Goal of the exercise:
In the material below, copy out word for word the stretch from the line containing "PesteR is a" through the line containing "will post to.", with both of those lines included.

....

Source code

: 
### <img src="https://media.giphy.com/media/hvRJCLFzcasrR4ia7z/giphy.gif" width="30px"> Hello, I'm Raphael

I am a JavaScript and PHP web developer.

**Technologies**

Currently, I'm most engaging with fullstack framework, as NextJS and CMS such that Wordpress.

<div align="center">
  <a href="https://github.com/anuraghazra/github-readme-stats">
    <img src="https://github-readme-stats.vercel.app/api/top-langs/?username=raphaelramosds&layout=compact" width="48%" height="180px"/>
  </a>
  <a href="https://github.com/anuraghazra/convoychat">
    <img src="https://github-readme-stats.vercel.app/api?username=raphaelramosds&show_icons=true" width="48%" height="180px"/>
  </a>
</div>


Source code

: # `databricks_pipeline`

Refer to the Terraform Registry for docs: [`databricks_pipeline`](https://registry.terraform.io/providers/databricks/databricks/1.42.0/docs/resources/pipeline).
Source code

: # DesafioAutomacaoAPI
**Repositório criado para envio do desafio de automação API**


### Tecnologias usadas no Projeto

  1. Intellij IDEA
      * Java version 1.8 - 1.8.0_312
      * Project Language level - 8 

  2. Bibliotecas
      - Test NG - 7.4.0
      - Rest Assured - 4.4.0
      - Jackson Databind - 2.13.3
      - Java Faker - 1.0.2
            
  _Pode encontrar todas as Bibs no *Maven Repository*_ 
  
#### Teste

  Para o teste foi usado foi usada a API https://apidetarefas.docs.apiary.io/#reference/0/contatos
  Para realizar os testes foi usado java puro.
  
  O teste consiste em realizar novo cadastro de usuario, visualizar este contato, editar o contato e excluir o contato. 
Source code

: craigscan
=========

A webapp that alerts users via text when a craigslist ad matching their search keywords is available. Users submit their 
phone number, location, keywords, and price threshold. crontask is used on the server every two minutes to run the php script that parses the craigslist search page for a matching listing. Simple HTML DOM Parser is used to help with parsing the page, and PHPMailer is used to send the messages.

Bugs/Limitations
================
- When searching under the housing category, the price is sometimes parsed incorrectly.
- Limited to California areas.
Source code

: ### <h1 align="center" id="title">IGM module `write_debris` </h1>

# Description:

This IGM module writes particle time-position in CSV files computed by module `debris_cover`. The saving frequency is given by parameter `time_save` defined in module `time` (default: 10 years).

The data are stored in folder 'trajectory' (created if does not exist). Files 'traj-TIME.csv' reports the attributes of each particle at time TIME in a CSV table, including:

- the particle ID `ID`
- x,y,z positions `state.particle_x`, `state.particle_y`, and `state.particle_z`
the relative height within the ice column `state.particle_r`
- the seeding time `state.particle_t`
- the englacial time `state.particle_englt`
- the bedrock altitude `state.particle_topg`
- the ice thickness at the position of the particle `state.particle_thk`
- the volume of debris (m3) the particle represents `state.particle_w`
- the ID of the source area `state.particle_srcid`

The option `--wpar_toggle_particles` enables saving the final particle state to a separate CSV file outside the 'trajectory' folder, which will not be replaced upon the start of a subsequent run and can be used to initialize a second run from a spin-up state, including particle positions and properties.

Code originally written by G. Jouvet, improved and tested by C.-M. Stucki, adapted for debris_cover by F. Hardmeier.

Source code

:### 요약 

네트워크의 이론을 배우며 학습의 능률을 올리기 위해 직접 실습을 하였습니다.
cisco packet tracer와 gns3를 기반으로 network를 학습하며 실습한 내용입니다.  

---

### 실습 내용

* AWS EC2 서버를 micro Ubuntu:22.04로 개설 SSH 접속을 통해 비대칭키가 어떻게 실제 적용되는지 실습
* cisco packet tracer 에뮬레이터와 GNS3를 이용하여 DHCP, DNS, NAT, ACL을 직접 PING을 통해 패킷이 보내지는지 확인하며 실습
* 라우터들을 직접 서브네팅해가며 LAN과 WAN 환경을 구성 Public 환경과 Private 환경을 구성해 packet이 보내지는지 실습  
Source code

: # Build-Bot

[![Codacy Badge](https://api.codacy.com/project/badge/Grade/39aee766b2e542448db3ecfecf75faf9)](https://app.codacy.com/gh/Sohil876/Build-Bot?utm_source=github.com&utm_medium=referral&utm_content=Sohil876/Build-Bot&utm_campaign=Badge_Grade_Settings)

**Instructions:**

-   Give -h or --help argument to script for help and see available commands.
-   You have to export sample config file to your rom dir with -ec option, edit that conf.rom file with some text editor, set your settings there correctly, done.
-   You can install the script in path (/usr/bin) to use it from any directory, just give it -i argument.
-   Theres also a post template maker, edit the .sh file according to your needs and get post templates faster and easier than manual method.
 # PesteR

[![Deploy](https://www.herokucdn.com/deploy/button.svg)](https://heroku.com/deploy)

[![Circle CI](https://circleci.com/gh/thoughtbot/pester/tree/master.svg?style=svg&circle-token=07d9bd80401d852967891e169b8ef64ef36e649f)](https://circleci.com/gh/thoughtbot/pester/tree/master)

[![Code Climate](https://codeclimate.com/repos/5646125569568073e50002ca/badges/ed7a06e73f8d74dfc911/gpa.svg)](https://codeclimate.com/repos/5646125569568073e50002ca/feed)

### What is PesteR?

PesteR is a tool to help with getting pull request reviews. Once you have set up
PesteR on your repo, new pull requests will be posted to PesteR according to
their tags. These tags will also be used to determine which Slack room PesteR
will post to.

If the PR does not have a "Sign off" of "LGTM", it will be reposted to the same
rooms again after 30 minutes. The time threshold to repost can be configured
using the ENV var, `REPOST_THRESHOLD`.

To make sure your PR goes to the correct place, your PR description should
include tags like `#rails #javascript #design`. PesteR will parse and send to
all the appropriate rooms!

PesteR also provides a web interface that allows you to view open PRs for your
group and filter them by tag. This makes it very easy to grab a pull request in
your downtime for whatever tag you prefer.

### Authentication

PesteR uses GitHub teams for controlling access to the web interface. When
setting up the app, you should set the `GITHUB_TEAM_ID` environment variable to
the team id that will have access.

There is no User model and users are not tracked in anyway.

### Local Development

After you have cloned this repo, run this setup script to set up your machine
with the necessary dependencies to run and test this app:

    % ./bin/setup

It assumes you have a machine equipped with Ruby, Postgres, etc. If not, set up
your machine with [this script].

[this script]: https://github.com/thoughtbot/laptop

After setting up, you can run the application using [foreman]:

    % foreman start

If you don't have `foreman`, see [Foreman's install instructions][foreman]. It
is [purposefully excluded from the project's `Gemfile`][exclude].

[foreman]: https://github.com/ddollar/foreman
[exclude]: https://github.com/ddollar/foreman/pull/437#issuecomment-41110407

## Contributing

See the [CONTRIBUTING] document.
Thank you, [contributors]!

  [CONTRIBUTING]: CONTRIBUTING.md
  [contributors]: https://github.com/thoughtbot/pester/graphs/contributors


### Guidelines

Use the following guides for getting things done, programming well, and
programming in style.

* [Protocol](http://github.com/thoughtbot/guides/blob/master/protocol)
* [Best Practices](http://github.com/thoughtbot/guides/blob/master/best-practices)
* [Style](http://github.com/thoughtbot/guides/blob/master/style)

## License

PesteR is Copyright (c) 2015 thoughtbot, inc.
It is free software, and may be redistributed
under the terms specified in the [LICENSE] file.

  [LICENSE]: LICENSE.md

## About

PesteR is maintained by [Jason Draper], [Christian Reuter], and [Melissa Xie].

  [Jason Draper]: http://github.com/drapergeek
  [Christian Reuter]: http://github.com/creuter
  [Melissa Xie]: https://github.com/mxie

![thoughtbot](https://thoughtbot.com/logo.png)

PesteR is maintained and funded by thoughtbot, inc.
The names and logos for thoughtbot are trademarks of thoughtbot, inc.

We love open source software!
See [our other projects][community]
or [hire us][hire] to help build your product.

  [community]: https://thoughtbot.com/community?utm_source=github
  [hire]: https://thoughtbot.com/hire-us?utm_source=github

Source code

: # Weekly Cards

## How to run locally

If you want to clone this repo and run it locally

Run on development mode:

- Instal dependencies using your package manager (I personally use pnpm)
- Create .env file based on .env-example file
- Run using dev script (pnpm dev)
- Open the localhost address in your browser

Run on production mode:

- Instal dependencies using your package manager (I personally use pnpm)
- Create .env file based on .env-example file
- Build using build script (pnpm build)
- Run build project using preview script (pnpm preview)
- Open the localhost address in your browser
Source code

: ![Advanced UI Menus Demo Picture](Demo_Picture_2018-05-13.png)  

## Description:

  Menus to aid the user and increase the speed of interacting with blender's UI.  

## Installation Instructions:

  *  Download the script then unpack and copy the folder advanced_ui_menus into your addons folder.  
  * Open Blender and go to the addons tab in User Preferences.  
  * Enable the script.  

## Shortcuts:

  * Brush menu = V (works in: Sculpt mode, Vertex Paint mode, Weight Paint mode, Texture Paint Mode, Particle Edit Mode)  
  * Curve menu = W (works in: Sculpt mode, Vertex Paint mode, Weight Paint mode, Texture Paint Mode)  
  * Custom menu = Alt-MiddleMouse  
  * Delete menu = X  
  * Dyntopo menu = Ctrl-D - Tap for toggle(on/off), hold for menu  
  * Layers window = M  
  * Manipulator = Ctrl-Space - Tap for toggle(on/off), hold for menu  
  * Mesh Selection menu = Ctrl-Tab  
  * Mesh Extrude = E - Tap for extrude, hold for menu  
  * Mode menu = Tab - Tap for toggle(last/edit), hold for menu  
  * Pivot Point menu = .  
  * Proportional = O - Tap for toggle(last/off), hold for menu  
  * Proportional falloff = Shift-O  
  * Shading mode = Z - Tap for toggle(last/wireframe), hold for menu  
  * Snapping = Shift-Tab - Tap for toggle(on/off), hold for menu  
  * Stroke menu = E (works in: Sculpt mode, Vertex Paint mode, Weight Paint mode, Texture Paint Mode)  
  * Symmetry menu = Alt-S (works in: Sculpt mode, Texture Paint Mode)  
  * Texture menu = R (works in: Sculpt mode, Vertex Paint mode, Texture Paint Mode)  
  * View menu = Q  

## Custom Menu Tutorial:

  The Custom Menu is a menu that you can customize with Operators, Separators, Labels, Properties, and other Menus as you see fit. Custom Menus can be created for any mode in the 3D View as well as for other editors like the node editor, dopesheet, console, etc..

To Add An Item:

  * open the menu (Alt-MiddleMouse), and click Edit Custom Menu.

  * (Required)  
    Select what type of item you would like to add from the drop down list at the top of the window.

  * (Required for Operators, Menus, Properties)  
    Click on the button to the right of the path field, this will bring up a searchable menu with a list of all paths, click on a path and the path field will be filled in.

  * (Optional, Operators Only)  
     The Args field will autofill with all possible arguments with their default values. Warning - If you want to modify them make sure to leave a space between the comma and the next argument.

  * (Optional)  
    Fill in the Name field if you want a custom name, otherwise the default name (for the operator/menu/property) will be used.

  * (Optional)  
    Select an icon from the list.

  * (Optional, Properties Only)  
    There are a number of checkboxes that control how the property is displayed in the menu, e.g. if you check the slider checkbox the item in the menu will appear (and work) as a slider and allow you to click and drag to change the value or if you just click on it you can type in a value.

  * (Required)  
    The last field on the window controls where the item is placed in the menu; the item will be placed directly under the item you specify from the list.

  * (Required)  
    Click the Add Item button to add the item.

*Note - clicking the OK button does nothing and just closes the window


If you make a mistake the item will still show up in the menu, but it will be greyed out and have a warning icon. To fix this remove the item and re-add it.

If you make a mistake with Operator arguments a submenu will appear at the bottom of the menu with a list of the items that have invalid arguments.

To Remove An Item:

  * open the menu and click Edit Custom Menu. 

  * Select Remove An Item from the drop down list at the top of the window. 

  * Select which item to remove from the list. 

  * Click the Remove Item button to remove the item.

....

Problem solution:
PesteR is a tool to help with getting pull request reviews. Once you have set up
PesteR on your repo, new pull requests will be posted to PesteR according to
their tags. These tags will also be used to determine which Slack room PesteR
will post to.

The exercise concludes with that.